Tous nos partis politiques assimilent la politique à un terrain neutre où différents groupes et élites s’affrontent pour occuper des positions de pouvoir et de l’Etat.

Selon eux, le but de la politique consiste et se limite à déloger certains pour prendre leur place (déclaration d’un spine doctor métapolitique algérois, prisée dans les colonnes de la presse, où il assimile le pouvoir à une agence nationale pour l’emploi et insiste pour son recrutement, ce qui dénote le niveau d’indigence de la culture politique de ce personnage).

Nos partis métapolitiques organiques ou oligarchiques corrompus ont pour seul objectif de prendre le pouvoir et de renforcer une oligarchie, une caste dite coalition dominante qui reconduit depuis 1962 de façon récurrente et permanente ce même système au détriment du peuple.

Tous nos partis métapolitiques oligarchiques ou organiques, jamais ne remettent en cause l’hégémonie dominante et faire l’effort politique de diffuser dans ‘’le sens commun’’ (E’dahn El A’me) de notre population, une contre-hégémonie pour transformer en profondeur les rapports de pouvoir.

Tous les partis métapolitiques algériens ne ressemblent plus qu’à des coquilles vides, massivement désertés par leurs bases (un secret bien gardé que personne ne veut reconnaitre). Pourquoi ? Parce que les frontières politiques des partis organiques et des partis oligarchiques sont floues et nous assistons tout bonnement à une compétition entre élite qui n’a rien de politique.

C’est ce qui explique en majeure partie, la désaffection de nos populations à l’égard des partis métapolitiques en Algérie. Ce désintérêt va persister, s’installent et s’imposent alors d’autres types de graves dérives proto-fascistes, où vont se floculer nos identités collectives (la nature a horreur du vide), autour d’identifications, morales (Bien /Mal), nationalistes (citoyens/migrants), ethniques (Ethnie 1/ Ethnie 2) et religieuses (Malékites-sunnites/ chiites) qui sont à l’œuvre.

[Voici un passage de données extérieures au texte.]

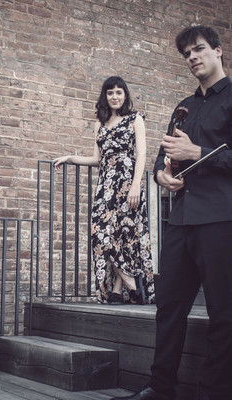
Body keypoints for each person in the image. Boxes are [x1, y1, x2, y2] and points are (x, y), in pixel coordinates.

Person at [110, 26, 232, 400]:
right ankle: (161, 388)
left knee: (224, 312)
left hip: (221, 219)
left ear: (218, 50)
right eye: (186, 54)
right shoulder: (184, 106)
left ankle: (214, 392)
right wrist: (162, 176)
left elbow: (202, 154)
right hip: (181, 219)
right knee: (168, 307)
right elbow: (163, 160)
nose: (192, 57)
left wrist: (198, 153)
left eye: (199, 49)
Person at [53, 76, 155, 305]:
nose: (114, 97)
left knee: (126, 236)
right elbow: (96, 159)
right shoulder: (100, 123)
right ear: (105, 96)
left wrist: (135, 185)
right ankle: (132, 283)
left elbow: (142, 154)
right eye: (110, 93)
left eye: (119, 92)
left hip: (128, 184)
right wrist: (70, 158)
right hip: (105, 187)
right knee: (101, 233)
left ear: (125, 95)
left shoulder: (135, 119)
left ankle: (118, 291)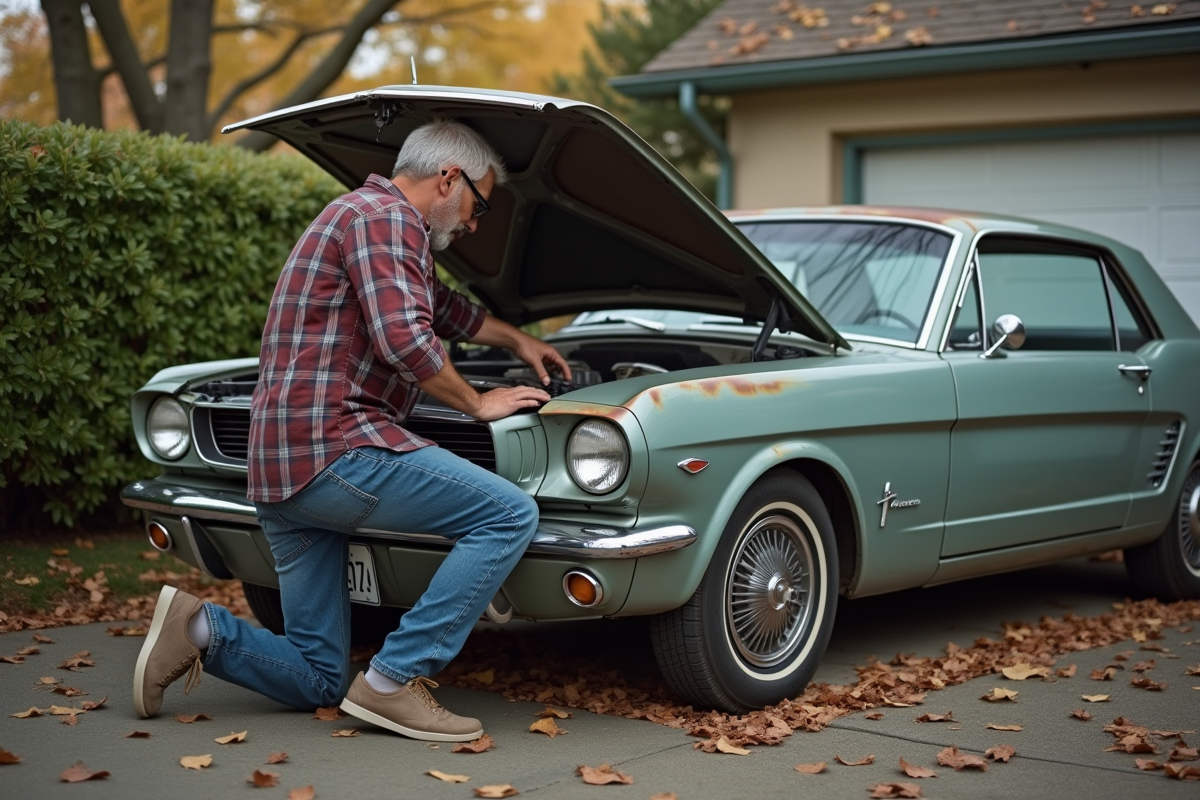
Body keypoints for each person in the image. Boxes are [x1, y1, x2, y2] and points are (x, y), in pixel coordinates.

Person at [133, 119, 571, 742]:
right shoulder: (385, 219)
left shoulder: (366, 220)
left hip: (282, 470)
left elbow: (446, 311)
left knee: (318, 677)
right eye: (479, 205)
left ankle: (198, 629)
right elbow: (407, 341)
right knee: (507, 514)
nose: (474, 224)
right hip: (337, 448)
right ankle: (393, 683)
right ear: (450, 177)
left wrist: (519, 338)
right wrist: (477, 403)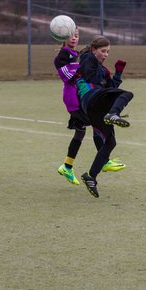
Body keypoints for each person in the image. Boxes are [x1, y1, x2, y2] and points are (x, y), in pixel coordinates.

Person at [54, 28, 126, 186]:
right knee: (96, 122)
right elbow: (69, 78)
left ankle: (67, 166)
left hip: (80, 97)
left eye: (77, 35)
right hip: (74, 98)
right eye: (71, 35)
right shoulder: (63, 55)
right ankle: (104, 161)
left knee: (81, 131)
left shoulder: (77, 55)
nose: (74, 38)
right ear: (62, 36)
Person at [76, 35, 134, 198]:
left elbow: (111, 88)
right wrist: (103, 74)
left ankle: (91, 176)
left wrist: (118, 73)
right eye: (103, 51)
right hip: (91, 97)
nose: (106, 55)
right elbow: (89, 77)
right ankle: (113, 114)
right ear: (94, 50)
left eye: (108, 52)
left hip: (96, 107)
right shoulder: (87, 58)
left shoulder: (103, 70)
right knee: (127, 94)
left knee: (110, 142)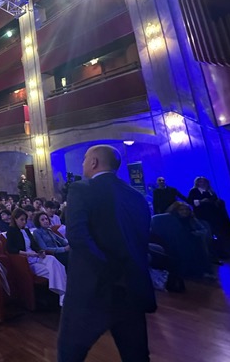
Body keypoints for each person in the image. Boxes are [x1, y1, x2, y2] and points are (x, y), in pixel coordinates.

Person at [58, 145, 156, 362]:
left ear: (93, 162)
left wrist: (109, 270)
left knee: (70, 353)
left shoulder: (81, 189)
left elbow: (77, 237)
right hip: (131, 286)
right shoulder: (137, 196)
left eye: (85, 159)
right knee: (136, 355)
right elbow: (141, 239)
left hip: (93, 289)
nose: (83, 163)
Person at [6, 208, 67, 302]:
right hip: (27, 260)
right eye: (22, 220)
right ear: (15, 219)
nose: (24, 222)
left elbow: (34, 245)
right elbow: (10, 249)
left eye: (25, 220)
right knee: (55, 270)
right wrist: (27, 254)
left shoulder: (26, 230)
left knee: (53, 260)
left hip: (35, 256)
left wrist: (40, 251)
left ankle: (62, 295)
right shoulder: (11, 231)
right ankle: (63, 295)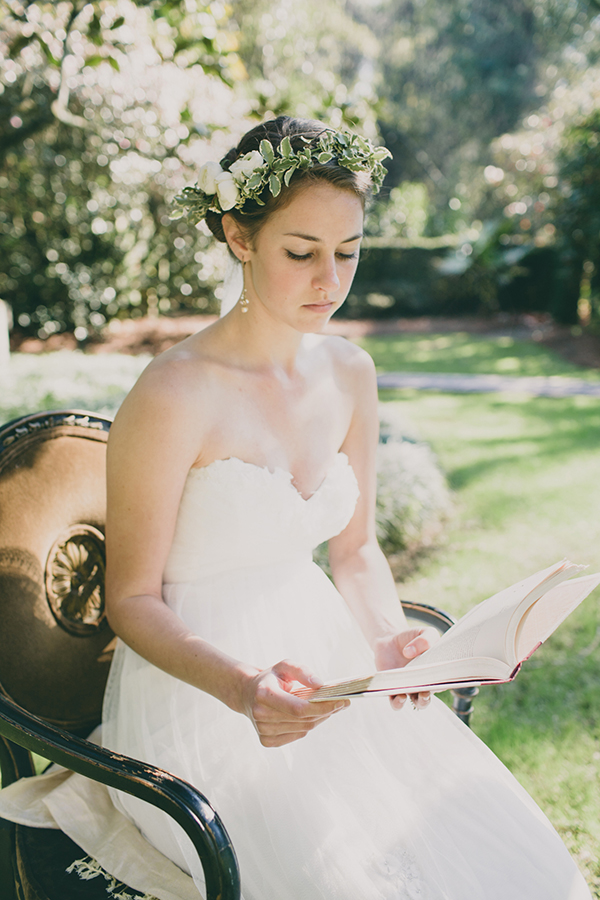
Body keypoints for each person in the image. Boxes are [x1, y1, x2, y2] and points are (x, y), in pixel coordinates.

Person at [0, 116, 592, 900]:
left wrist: (388, 636)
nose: (330, 281)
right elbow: (132, 599)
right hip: (201, 688)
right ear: (240, 236)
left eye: (348, 252)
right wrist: (244, 687)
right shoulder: (173, 393)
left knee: (486, 852)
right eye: (301, 252)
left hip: (327, 660)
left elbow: (355, 553)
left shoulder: (352, 373)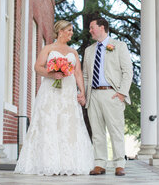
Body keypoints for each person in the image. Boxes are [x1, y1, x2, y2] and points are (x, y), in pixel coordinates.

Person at [14, 20, 93, 176]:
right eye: (69, 30)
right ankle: (48, 163)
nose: (71, 33)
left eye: (71, 30)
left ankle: (68, 164)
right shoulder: (48, 48)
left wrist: (82, 92)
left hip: (68, 90)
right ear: (60, 31)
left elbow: (77, 72)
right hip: (50, 90)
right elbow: (38, 67)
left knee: (68, 123)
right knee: (49, 121)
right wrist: (52, 74)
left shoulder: (73, 52)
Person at [83, 17, 133, 176]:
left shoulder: (119, 46)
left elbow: (127, 71)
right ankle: (99, 164)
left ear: (102, 27)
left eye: (92, 27)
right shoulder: (89, 50)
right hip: (93, 95)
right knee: (97, 132)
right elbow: (85, 75)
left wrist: (121, 93)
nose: (90, 30)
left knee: (115, 131)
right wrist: (85, 95)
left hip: (112, 94)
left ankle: (119, 164)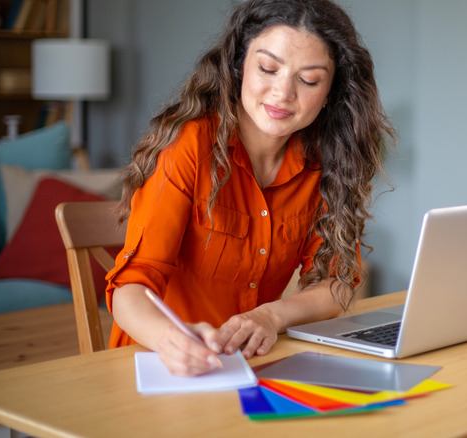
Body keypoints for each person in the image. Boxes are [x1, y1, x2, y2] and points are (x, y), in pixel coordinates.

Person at [105, 0, 395, 377]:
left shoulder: (325, 164)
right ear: (240, 65)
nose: (283, 93)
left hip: (251, 368)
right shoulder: (188, 144)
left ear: (330, 93)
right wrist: (167, 339)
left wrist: (270, 316)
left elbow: (337, 283)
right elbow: (130, 287)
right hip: (157, 367)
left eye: (308, 80)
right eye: (268, 68)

Aujourd’hui la politique se joue sur un registre moral ou ethnique. Autrement dit, elle consiste toujours à tracer une différence entre « nous » et « eux », sauf que ce « nous » et ce « eux » ne sont plus définis à partir de catégorie politique, mais selon des termes moraux ou ethniques.

Nous ne sommes plus en présence d’un combat entre « les progressistes et les conservateurs réactionnaires » ou mieux entre « dominés/dominants » mais entre « le bien et le mal ». Ce que Georges Luckas appelle ‘’les fausses consciences de classe’’, entre, des groupes, des ethnies ou des nationalités’’. Mes travaux dénoncent tout cet ordre du discours établi et inintelligible par nos masses, discours qui se dit politique mais qui n’apporte rien de substantiel au vrai débat sur Le politique.

*Docteur en Physique et DEA en économie.